EXERCISE BRIEF: Copy out each line of the entries where the word "Table" is present.
-- EXTRACTED ENTRIES follows --
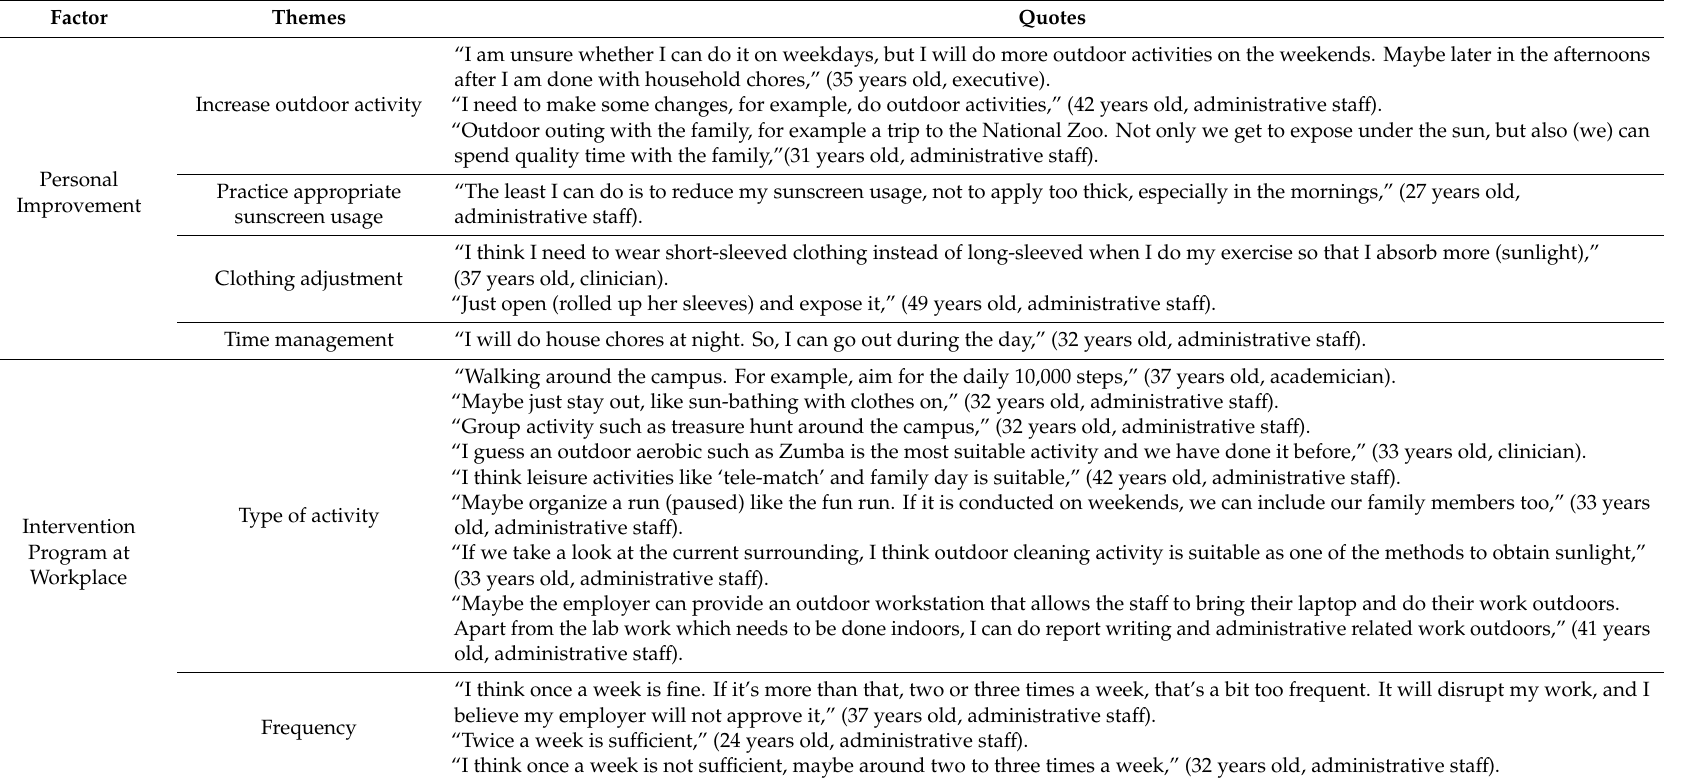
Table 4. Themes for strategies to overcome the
-- EXTRACTED ENTRIES concluded --
-- EXTRACTED ENTRIES follows --
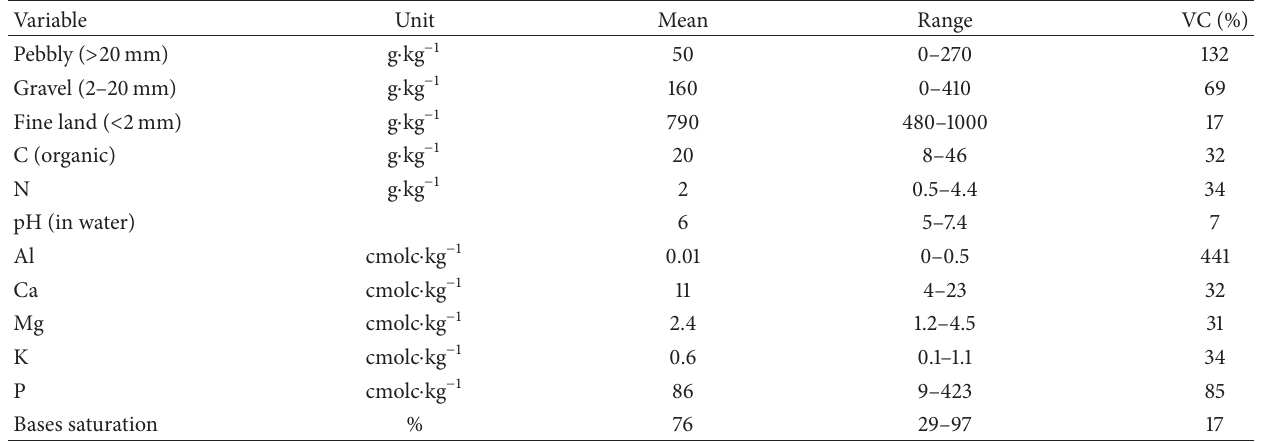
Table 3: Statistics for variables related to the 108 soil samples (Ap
-- EXTRACTED ENTRIES concluded --
-- EXTRACTED ENTRIES follows --
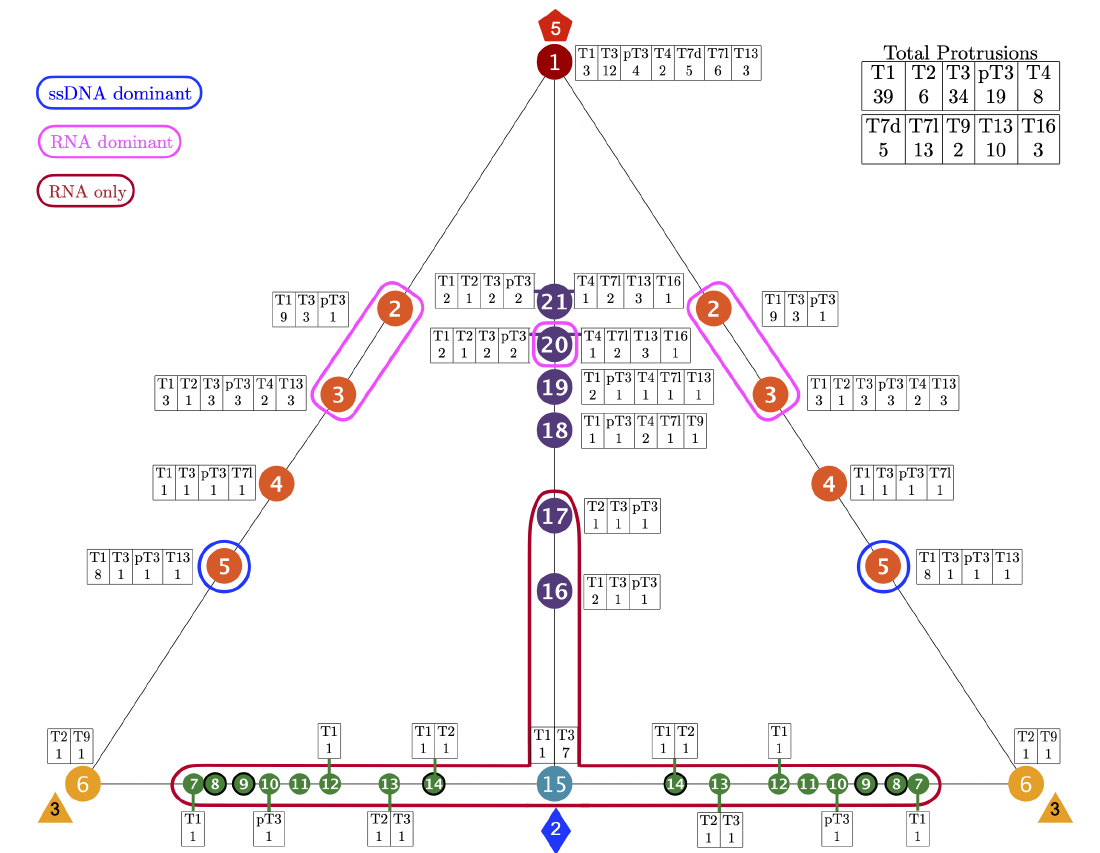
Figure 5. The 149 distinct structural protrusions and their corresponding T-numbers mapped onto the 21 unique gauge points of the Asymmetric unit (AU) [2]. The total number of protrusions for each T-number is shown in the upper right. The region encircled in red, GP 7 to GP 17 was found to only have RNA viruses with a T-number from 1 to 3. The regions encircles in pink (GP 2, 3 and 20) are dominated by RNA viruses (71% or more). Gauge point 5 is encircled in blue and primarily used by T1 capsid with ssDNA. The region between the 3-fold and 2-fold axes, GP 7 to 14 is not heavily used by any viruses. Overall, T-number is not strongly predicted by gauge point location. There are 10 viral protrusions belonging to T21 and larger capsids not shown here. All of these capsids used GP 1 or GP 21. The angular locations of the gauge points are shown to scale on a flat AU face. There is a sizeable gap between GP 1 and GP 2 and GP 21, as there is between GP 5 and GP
-- EXTRACTED ENTRIES concluded --
FINAL ANSWER:
Table 4. Themes for strategies to overcome the
Table 3: Statistics for variables related to the 108 soil samples (Ap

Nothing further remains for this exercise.